─── MATERIAL SUPPLIED ───
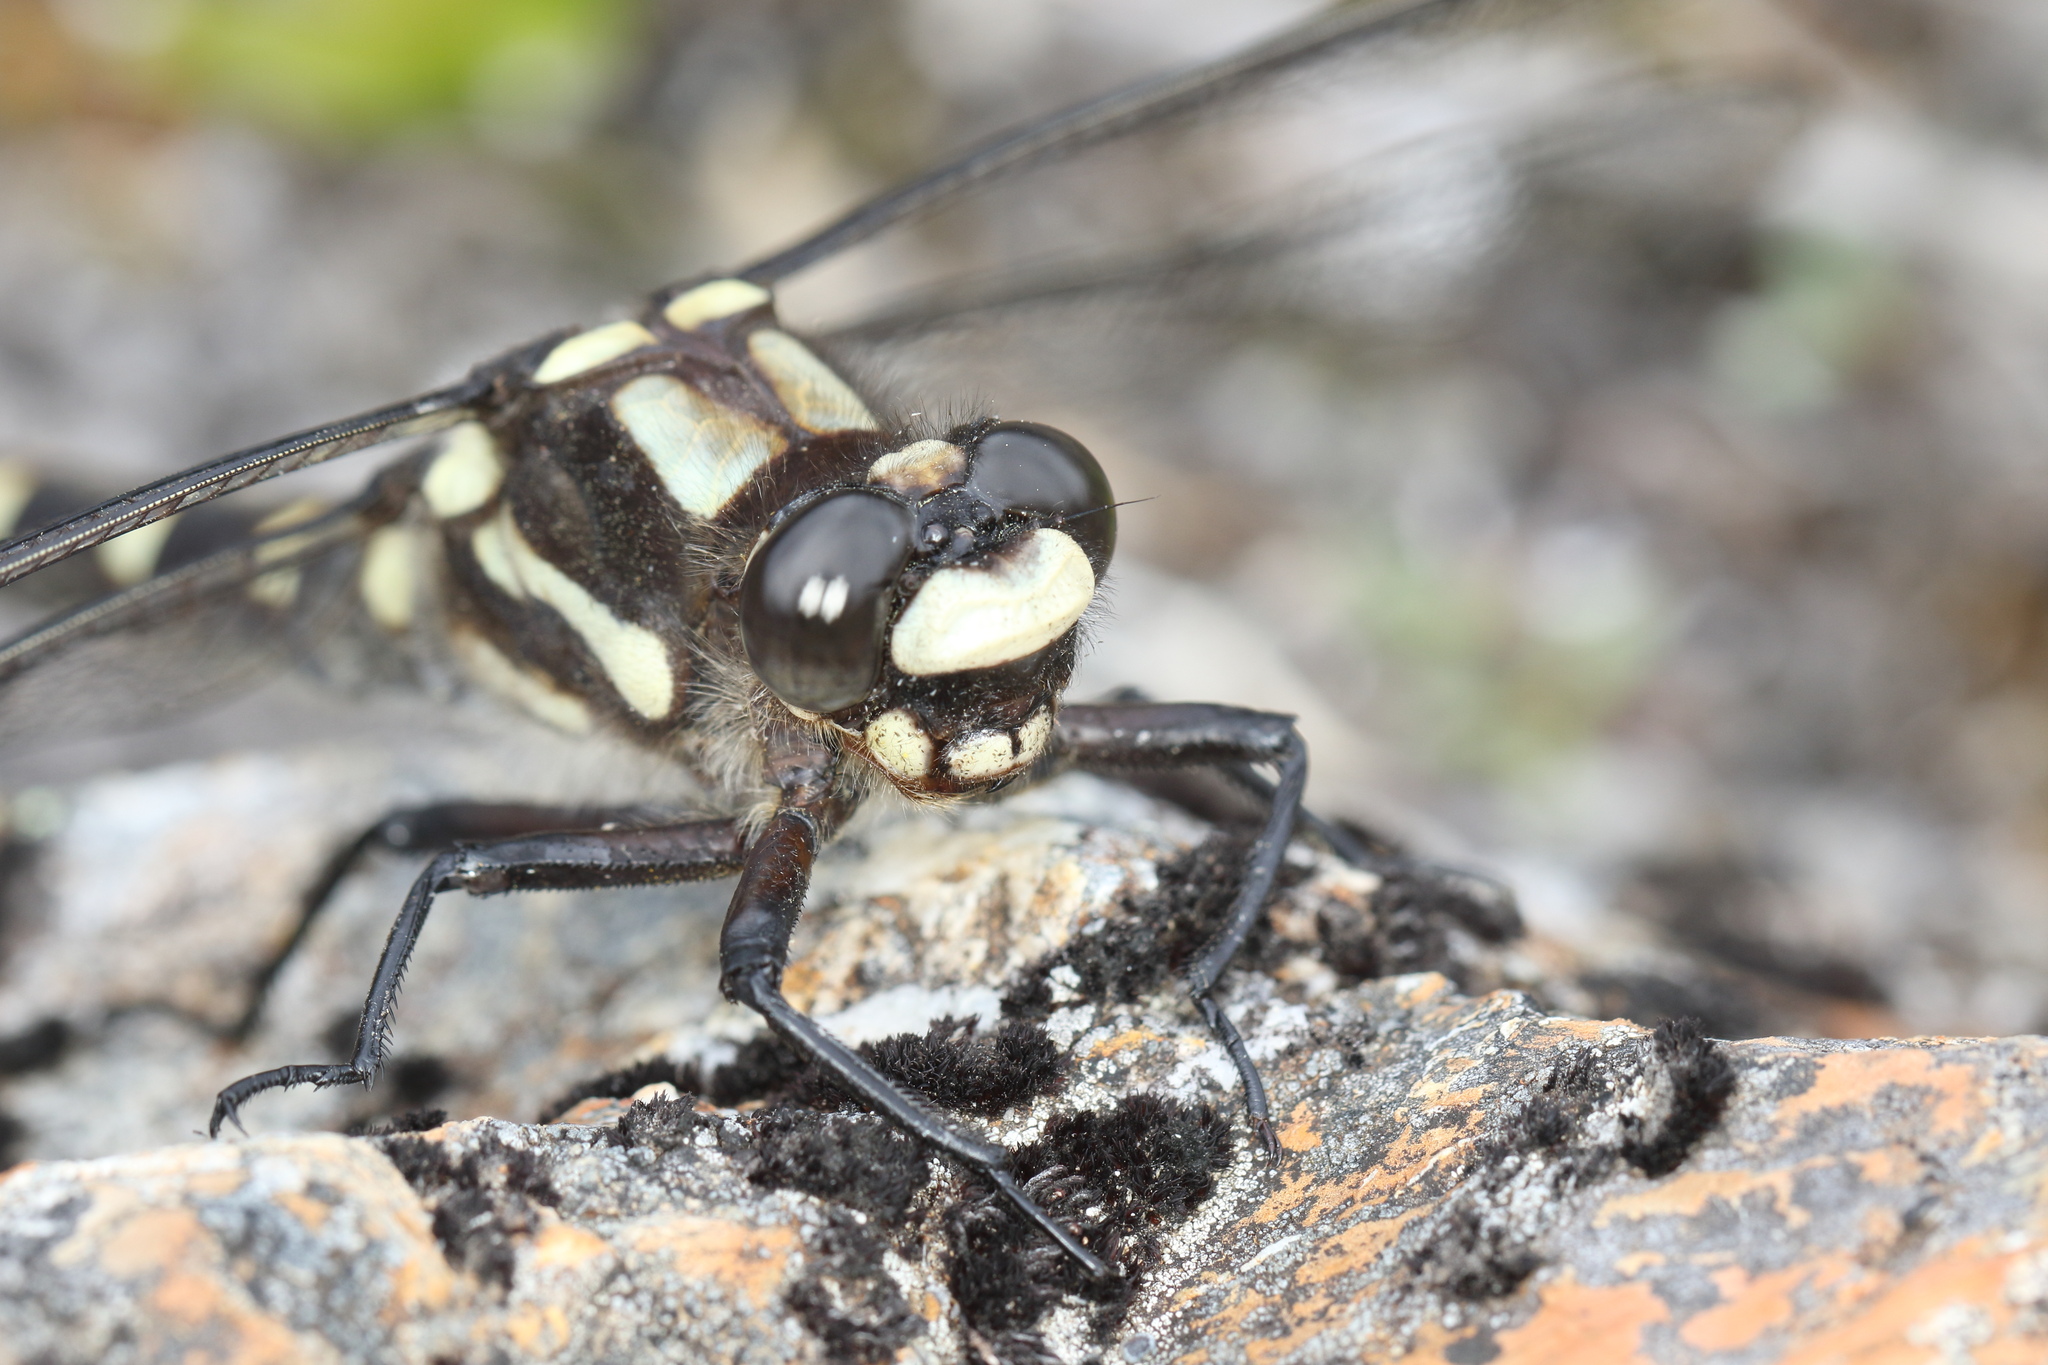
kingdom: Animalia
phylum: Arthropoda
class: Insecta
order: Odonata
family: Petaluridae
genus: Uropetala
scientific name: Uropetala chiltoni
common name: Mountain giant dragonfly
───
Copy the listing word for word, starting with the line that contains "class: Insecta" and going on through the end of the listing.

class: Insecta
order: Odonata
family: Petaluridae
genus: Uropetala
scientific name: Uropetala chiltoni
common name: Mountain giant dragonfly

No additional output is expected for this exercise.